To make matters worse for Gore, Bradley seems to be sweeping people off their feet, attracting supporters whose enthusiasm and evangelism make Gore's stalwarts look stodgy. Indeed, Bradley's $7.5 million take over the past three months nearly equals Gore's $9 million.

"I think we're going to surprise a lot of people with the money we've raised," Bradley told a rapt crowd at a fund-raiser at the Harmonie Club last Monday. He compared the early months of the campaign to "playing a basketball game without a scoreboard." Now the world can see he's very much in the game, and that translates into more dollars. "This shows people they're not alone," he told me later. "If they've been intimidated not to give to me, they can have the courage to do it now."

Incredibly, the notoriously unexciting Bradley has become the race's charismatic leader, something that could happen only in a field where Al Gore is the front-runner. Bradley, a former U.S. senator, has even managed to cultivate the image of an insurgent, albeit an embarrassingly safe one. He seems to fill the role of romantic rebel for comfortable boomers who want to relive the rebelliousness of youth, but without shaking things up too much. "There's this underground movement for Bradley, real grassroots pressure," says Gail Koff, an undecided Democrat and founding partner of the law firm Jacoby & Meyers. At the insistent urging of friends, she stopped by the Harmonie Club to hear Bradley's pitch. "I thought I'd be raising money for Gore by now, but I've been pressured by several different people to give Bradley a chance."

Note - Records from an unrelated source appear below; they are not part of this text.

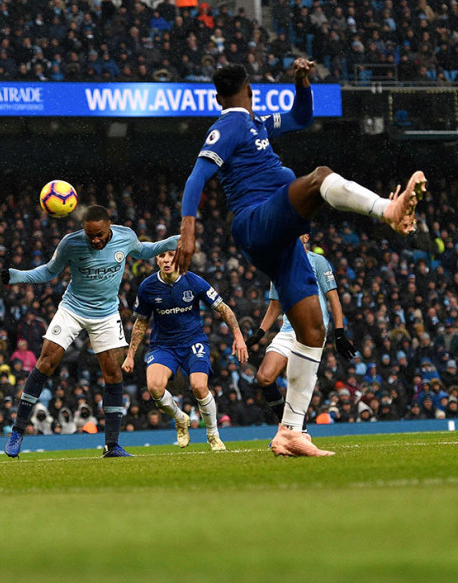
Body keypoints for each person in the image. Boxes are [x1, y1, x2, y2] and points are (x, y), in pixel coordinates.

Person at [174, 59, 426, 456]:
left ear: (219, 95)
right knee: (319, 176)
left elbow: (301, 116)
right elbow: (196, 176)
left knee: (312, 332)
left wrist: (302, 83)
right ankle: (387, 210)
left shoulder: (257, 125)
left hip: (281, 238)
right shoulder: (231, 124)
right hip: (257, 219)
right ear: (249, 91)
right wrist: (188, 227)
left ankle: (289, 432)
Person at [0, 204, 179, 458]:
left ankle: (112, 445)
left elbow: (144, 250)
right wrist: (18, 276)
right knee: (47, 361)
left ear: (108, 227)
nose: (94, 239)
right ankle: (17, 431)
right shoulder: (70, 243)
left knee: (113, 372)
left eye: (99, 235)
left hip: (106, 314)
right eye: (89, 235)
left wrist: (172, 241)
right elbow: (50, 271)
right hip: (72, 308)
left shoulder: (125, 236)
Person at [122, 250, 248, 451]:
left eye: (171, 255)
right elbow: (140, 322)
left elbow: (223, 308)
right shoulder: (148, 287)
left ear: (178, 258)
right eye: (162, 255)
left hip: (193, 342)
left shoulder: (194, 281)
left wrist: (239, 337)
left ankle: (213, 435)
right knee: (154, 388)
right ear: (156, 260)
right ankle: (180, 418)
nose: (167, 260)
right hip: (163, 345)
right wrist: (130, 355)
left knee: (199, 386)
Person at [246, 234, 357, 426]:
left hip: (312, 333)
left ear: (305, 237)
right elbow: (274, 306)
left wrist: (339, 333)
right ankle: (292, 427)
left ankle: (295, 431)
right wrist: (259, 334)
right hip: (289, 330)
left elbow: (334, 299)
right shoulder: (279, 266)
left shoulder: (318, 262)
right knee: (264, 377)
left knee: (296, 383)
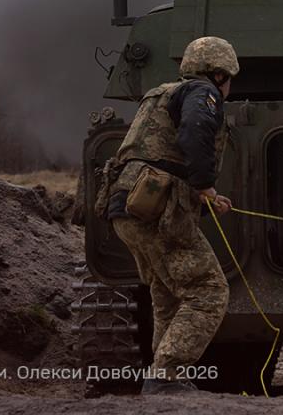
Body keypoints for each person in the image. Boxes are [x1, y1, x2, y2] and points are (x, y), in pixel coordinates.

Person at [106, 36, 239, 395]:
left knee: (166, 294)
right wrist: (206, 184)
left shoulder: (161, 93)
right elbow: (196, 130)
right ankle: (167, 376)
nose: (228, 86)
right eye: (228, 78)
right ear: (219, 74)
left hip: (128, 207)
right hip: (157, 210)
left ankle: (160, 377)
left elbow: (160, 152)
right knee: (209, 291)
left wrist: (201, 192)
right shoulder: (202, 93)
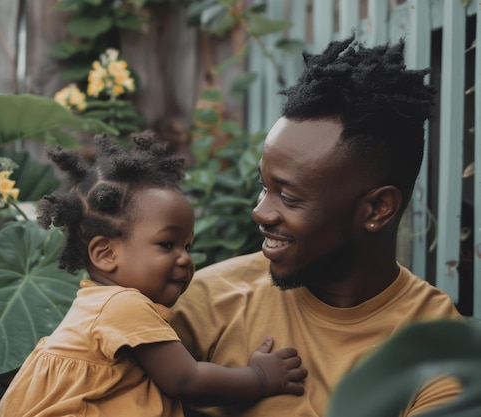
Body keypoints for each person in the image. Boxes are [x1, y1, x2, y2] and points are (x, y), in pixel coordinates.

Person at [171, 36, 463, 417]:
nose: (261, 213)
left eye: (289, 197)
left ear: (377, 208)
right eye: (265, 187)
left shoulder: (434, 350)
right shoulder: (207, 302)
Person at [0, 131, 307, 417]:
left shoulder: (97, 306)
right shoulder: (124, 306)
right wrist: (260, 377)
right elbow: (188, 381)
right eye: (167, 244)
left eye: (187, 246)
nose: (185, 259)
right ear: (106, 254)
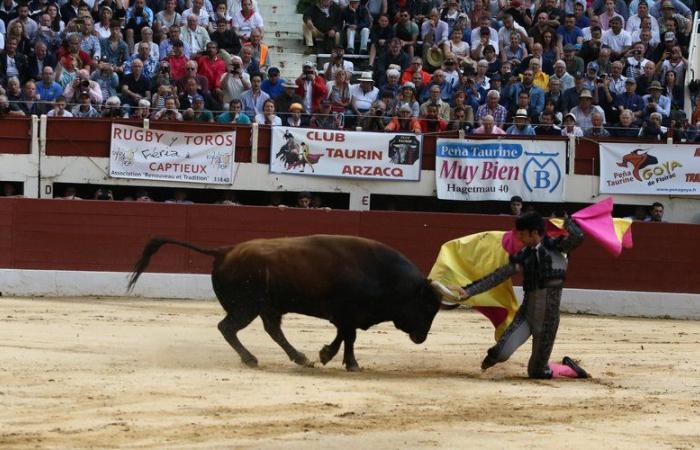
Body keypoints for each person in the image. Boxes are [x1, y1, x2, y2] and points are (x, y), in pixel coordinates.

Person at [453, 211, 589, 379]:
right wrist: (469, 291)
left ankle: (569, 369)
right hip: (526, 316)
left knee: (537, 372)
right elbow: (498, 276)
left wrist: (568, 222)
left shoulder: (558, 247)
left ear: (534, 233)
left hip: (548, 322)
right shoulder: (523, 256)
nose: (519, 238)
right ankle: (492, 358)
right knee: (500, 353)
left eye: (522, 234)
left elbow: (578, 236)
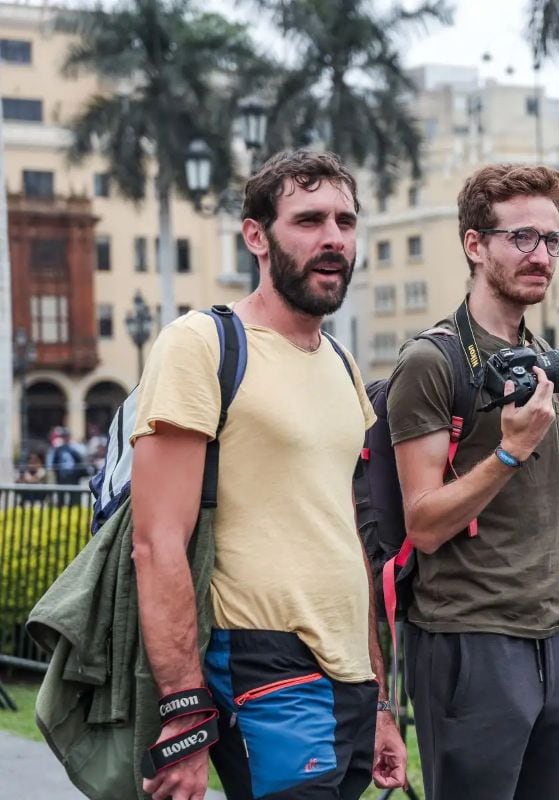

The Bradley campaign's upstart, anti-Establishment edge is reminiscent -- at least for Democrats of a certain age -- of 1968, when they went "Clean for Gene," or Teddy Kennedy's roisterous challenge to Jimmy Carter in 1980. An electric fourth-quarter-at-the-Garden magic follows the shambling underdog, even when he isn't saying much at all. And though the Gore campaign can count on the traditional party machinery that's still closely tied to the White House, the Bradleyites are making inroads where it hurts: among the wealthy Manhattan elites who can help finance a nationwide campaign.